Essas duas medidas econômicas (subsídio ao financiamento de caminhões e manipulação de preço dos combustíveis) foram o caldeirão perfeito para o caos. Com muitos caminhões no mercado, ou seja, muita oferta, o preço do frete caiu — fazendo com que a atividade de transporte não ficasse viável para os caminhoneiros. Como se não bastasse, a Petrobras viu-se obrigada a recuperar seus prejuízos passados com políticas de preço mais agressivas.
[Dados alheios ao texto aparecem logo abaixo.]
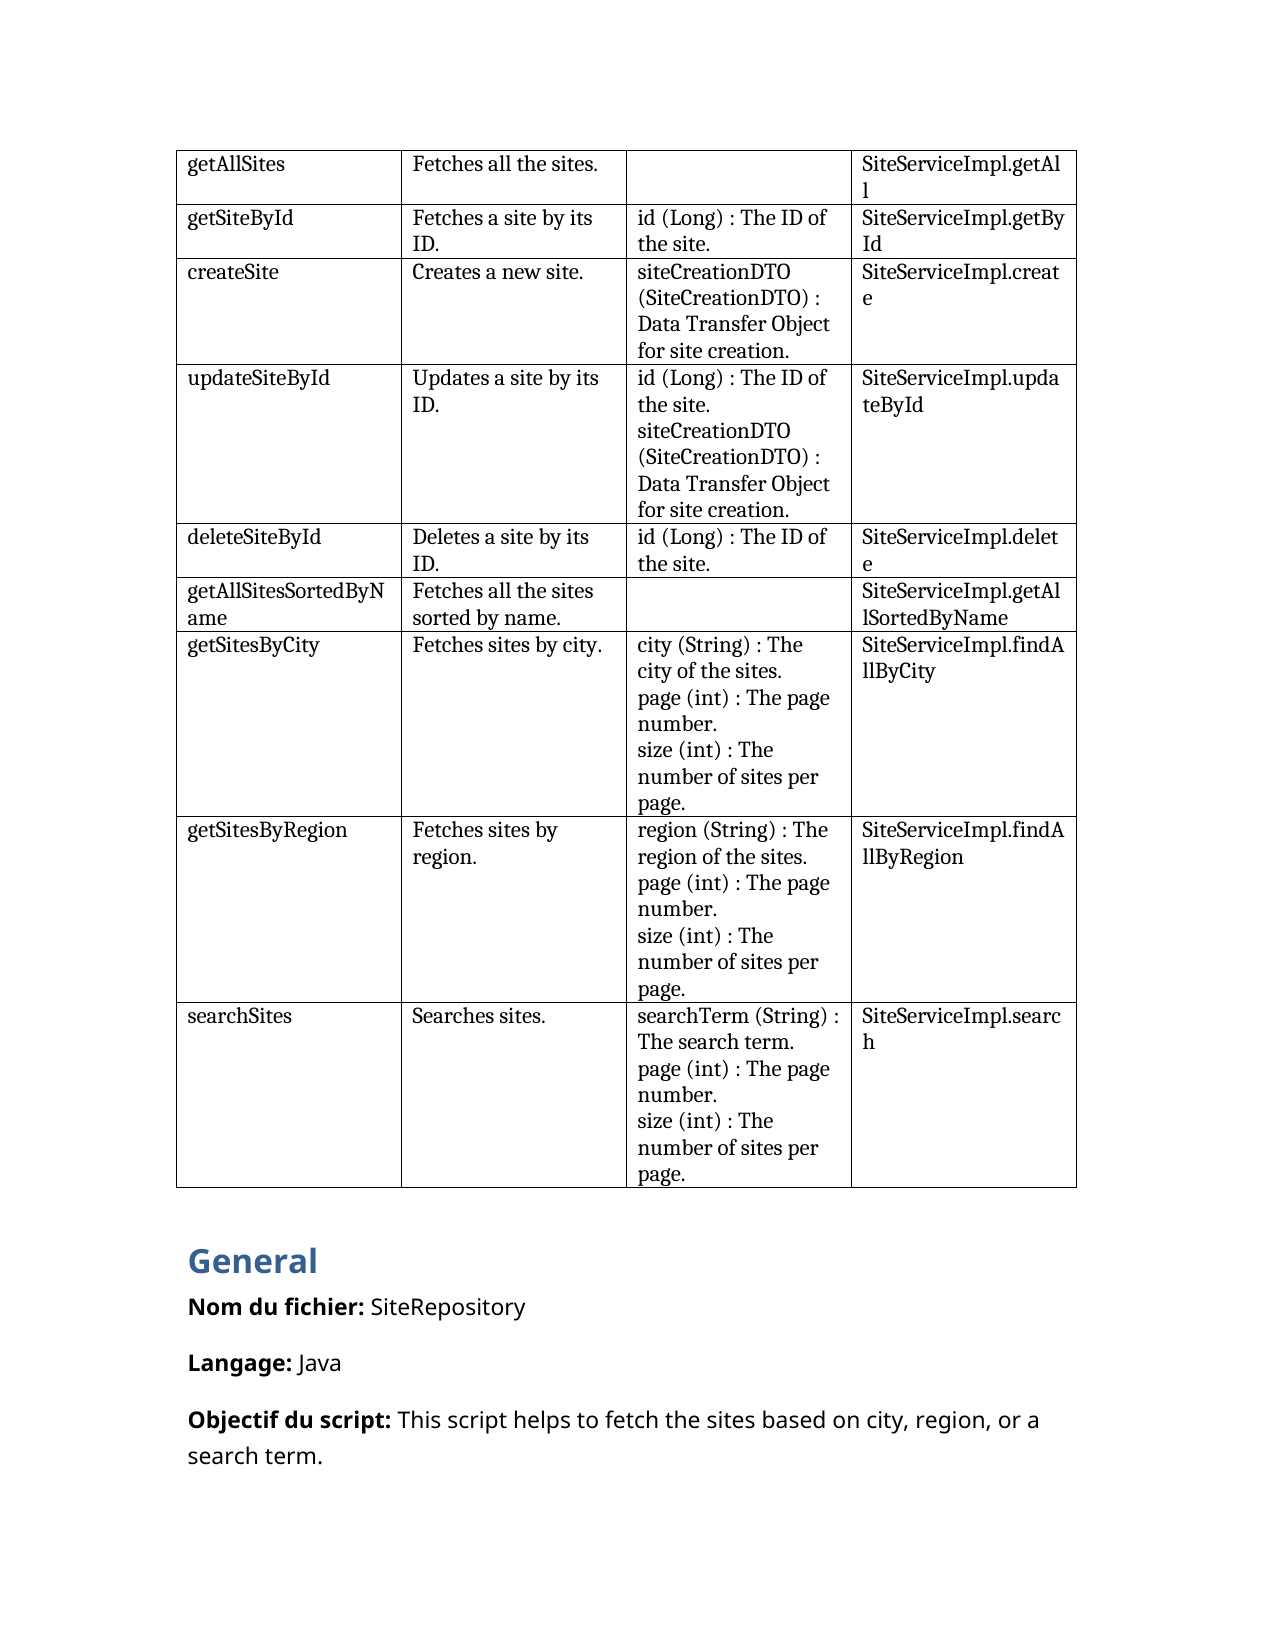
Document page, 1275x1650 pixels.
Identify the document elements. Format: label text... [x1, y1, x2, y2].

table_cell searchSites [177, 1003, 401, 1187]
table_cell city (String) : The city of the sites. page (int) : The page number. size (int) : The number of sites per page. [627, 632, 851, 816]
table_cell SiteServiceImpl.search [852, 1003, 1076, 1187]
table_cell createSite [177, 259, 401, 364]
text Langage: Java [187, 1347, 1087, 1378]
table_cell siteCreationDTO (SiteCreationDTO) : Data Transfer Object for site creation. [627, 259, 851, 364]
table_cell SiteServiceImpl.delete [852, 524, 1076, 577]
table_cell Fetches all the sites. [402, 151, 626, 204]
table_cell SiteServiceImpl.create [852, 259, 1076, 364]
text Nom du fichier: SiteRepository [187, 1290, 1087, 1322]
table_cell Fetches all the sites sorted by name. [402, 578, 626, 631]
table_cell SiteServiceImpl.getById [852, 205, 1076, 257]
subtitle General [187, 1238, 1087, 1284]
table_cell getSitesByRegion [177, 817, 401, 1002]
table_cell SiteServiceImpl.getAll [852, 151, 1076, 204]
table_cell Searches sites. [402, 1003, 626, 1187]
table_cell Deletes a site by its ID. [402, 524, 626, 577]
table_cell SiteServiceImpl.findAllByCity [852, 632, 1076, 816]
table_cell Updates a site by its ID. [402, 365, 626, 523]
table_cell SiteServiceImpl.findAllByRegion [852, 817, 1076, 1002]
table_cell getAllSitesSortedByName [177, 578, 401, 631]
table_cell SiteServiceImpl.getAllSortedByName [852, 578, 1076, 631]
table_cell Creates a new site. [402, 259, 626, 364]
table_cell id (Long) : The ID of the site. [627, 524, 851, 577]
table_cell SiteServiceImpl.updateById [852, 365, 1076, 523]
table_cell [627, 578, 851, 631]
table_cell getAllSites [177, 151, 401, 204]
table_cell Fetches sites by city. [402, 632, 626, 816]
table_cell Fetches a site by its ID. [402, 205, 626, 257]
table_cell id (Long) : The ID of the site. siteCreationDTO (SiteCreationDTO) : Data Transfer Object for site creation. [627, 365, 851, 523]
table_cell Fetches sites by region. [402, 817, 626, 1002]
table_cell getSitesByCity [177, 632, 401, 816]
table_cell getSiteById [177, 205, 401, 257]
table_cell [627, 151, 851, 204]
table_cell updateSiteById [177, 365, 401, 523]
table_cell searchTerm (String) : The search term. page (int) : The page number. size (int) : The number of sites per page. [627, 1003, 851, 1187]
table_cell deleteSiteById [177, 524, 401, 577]
table_cell region (String) : The region of the sites. page (int) : The page number. size (int) : The number of sites per page. [627, 817, 851, 1002]
text Objectif du script: This script helps to fetch the sites based on city, region, or a search term. [187, 1404, 1087, 1471]
table_cell id (Long) : The ID of the site. [627, 205, 851, 257]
Tudo isso colocou os caminhoneiros numa posição de "pagarem para trabalhar".

Assim como o corpo pode levar muito tempo para se desintoxicar e filtrar substâncias ministradas durante anos, a economia também precisará de um longo prazo para se livrar dos efeitos de segunda e terceira ordem das medidas tomadas no passado. Isso, se os agentes políticos permitirem que a economia reaja por si só. Tentar desintoxicar o corpo humano com mais remédios não funciona, é preciso deixar o fígado e os rins trabalharem

Na economia é a mesma coisa: nós, as pessoas, precisamos reagir aos acontecimentos e filtrar os problemas para nos tornarmos um sistema complexo e resistente. Sem essa purificação, continuaremos a conviver com greves de caminhoneiros e outros problemas que ainda desconhecemos.

* Esta coluna tem caráter opinativo e não reflete o posicionamento do grupo.